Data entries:
****************
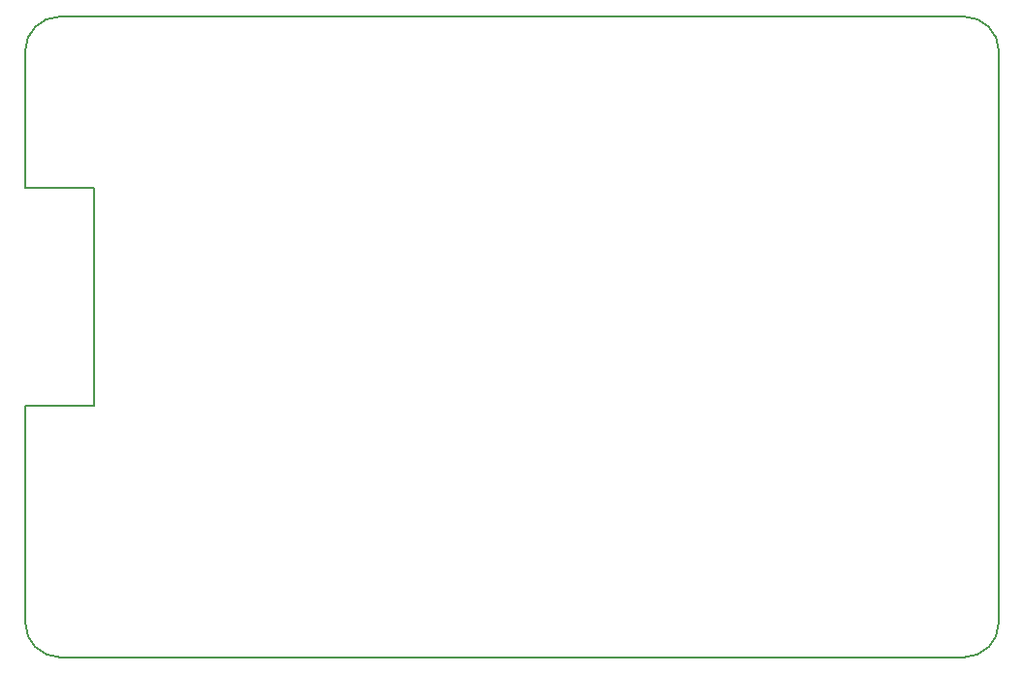
<source format=gbr>
G04 #@! TF.GenerationSoftware,KiCad,Pcbnew,(5.1.9)-1*
G04 #@! TF.CreationDate,2021-08-04T09:34:38-04:00*
G04 #@! TF.ProjectId,esp32 Core  V-0.1,65737033-3220-4436-9f72-652020562d30,rev?*
G04 #@! TF.SameCoordinates,Original*
G04 #@! TF.FileFunction,Profile,NP*
%FSLAX46Y46*%
G04 Gerber Fmt 4.6, Leading zero omitted, Abs format (unit mm)*
G04 Created by KiCad (PCBNEW (5.1.9)-1) date 2021-08-04 09:34:38*
%MOMM*%
%LPD*%
G01*
G04 APERTURE LIST*
G04 #@! TA.AperFunction,Profile*
%ADD10C,0.150000*%
G04 #@! TD*
G04 APERTURE END LIST*
D10*
X180000000Y-129000000D02*
X180000000Y-148000000D01*
X186000000Y-129000000D02*
X180000000Y-129000000D01*
X186000000Y-110000000D02*
X186000000Y-129000000D01*
X180000000Y-110000000D02*
X186000000Y-110000000D01*
X262000000Y-95000000D02*
X243000000Y-95000000D01*
X262000000Y-95000000D02*
G75*
G02*
X265000000Y-98000000I0J-3000000D01*
G01*
X262000000Y-151000000D02*
X243000000Y-151000000D01*
X265000000Y-148000000D02*
G75*
G02*
X262000000Y-151000000I-3000000J0D01*
G01*
X265000000Y-98000000D02*
X265000000Y-148000000D01*
X183000000Y-151000000D02*
X243000000Y-151000000D01*
X180000000Y-98000000D02*
X180000000Y-110000000D01*
X183000000Y-151000000D02*
G75*
G02*
X180000000Y-148000000I0J3000000D01*
G01*
X180000000Y-98000000D02*
G75*
G02*
X183000000Y-95000000I3000000J0D01*
G01*
X183000000Y-95000000D02*
X243000000Y-95000000D01*
M02*

</source>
****************
### What the task requires
Quote all the lines above exactly as given. Do not include the pictures.

### Output of the exercise
<source format=gbr>
G04 #@! TF.GenerationSoftware,KiCad,Pcbnew,(5.1.9)-1*
G04 #@! TF.CreationDate,2021-08-04T09:34:38-04:00*
G04 #@! TF.ProjectId,esp32 Core  V-0.1,65737033-3220-4436-9f72-652020562d30,rev?*
G04 #@! TF.SameCoordinates,Original*
G04 #@! TF.FileFunction,Profile,NP*
%FSLAX46Y46*%
G04 Gerber Fmt 4.6, Leading zero omitted, Abs format (unit mm)*
G04 Created by KiCad (PCBNEW (5.1.9)-1) date 2021-08-04 09:34:38*
%MOMM*%
%LPD*%
G01*
G04 APERTURE LIST*
G04 #@! TA.AperFunction,Profile*
%ADD10C,0.150000*%
G04 #@! TD*
G04 APERTURE END LIST*
D10*
X180000000Y-129000000D02*
X180000000Y-148000000D01*
X186000000Y-129000000D02*
X180000000Y-129000000D01*
X186000000Y-110000000D02*
X186000000Y-129000000D01*
X180000000Y-110000000D02*
X186000000Y-110000000D01*
X262000000Y-95000000D02*
X243000000Y-95000000D01*
X262000000Y-95000000D02*
G75*
G02*
X265000000Y-98000000I0J-3000000D01*
G01*
X262000000Y-151000000D02*
X243000000Y-151000000D01*
X265000000Y-148000000D02*
G75*
G02*
X262000000Y-151000000I-3000000J0D01*
G01*
X265000000Y-98000000D02*
X265000000Y-148000000D01*
X183000000Y-151000000D02*
X243000000Y-151000000D01*
X180000000Y-98000000D02*
X180000000Y-110000000D01*
X183000000Y-151000000D02*
G75*
G02*
X180000000Y-148000000I0J3000000D01*
G01*
X180000000Y-98000000D02*
G75*
G02*
X183000000Y-95000000I3000000J0D01*
G01*
X183000000Y-95000000D02*
X243000000Y-95000000D01*
M02*

</source>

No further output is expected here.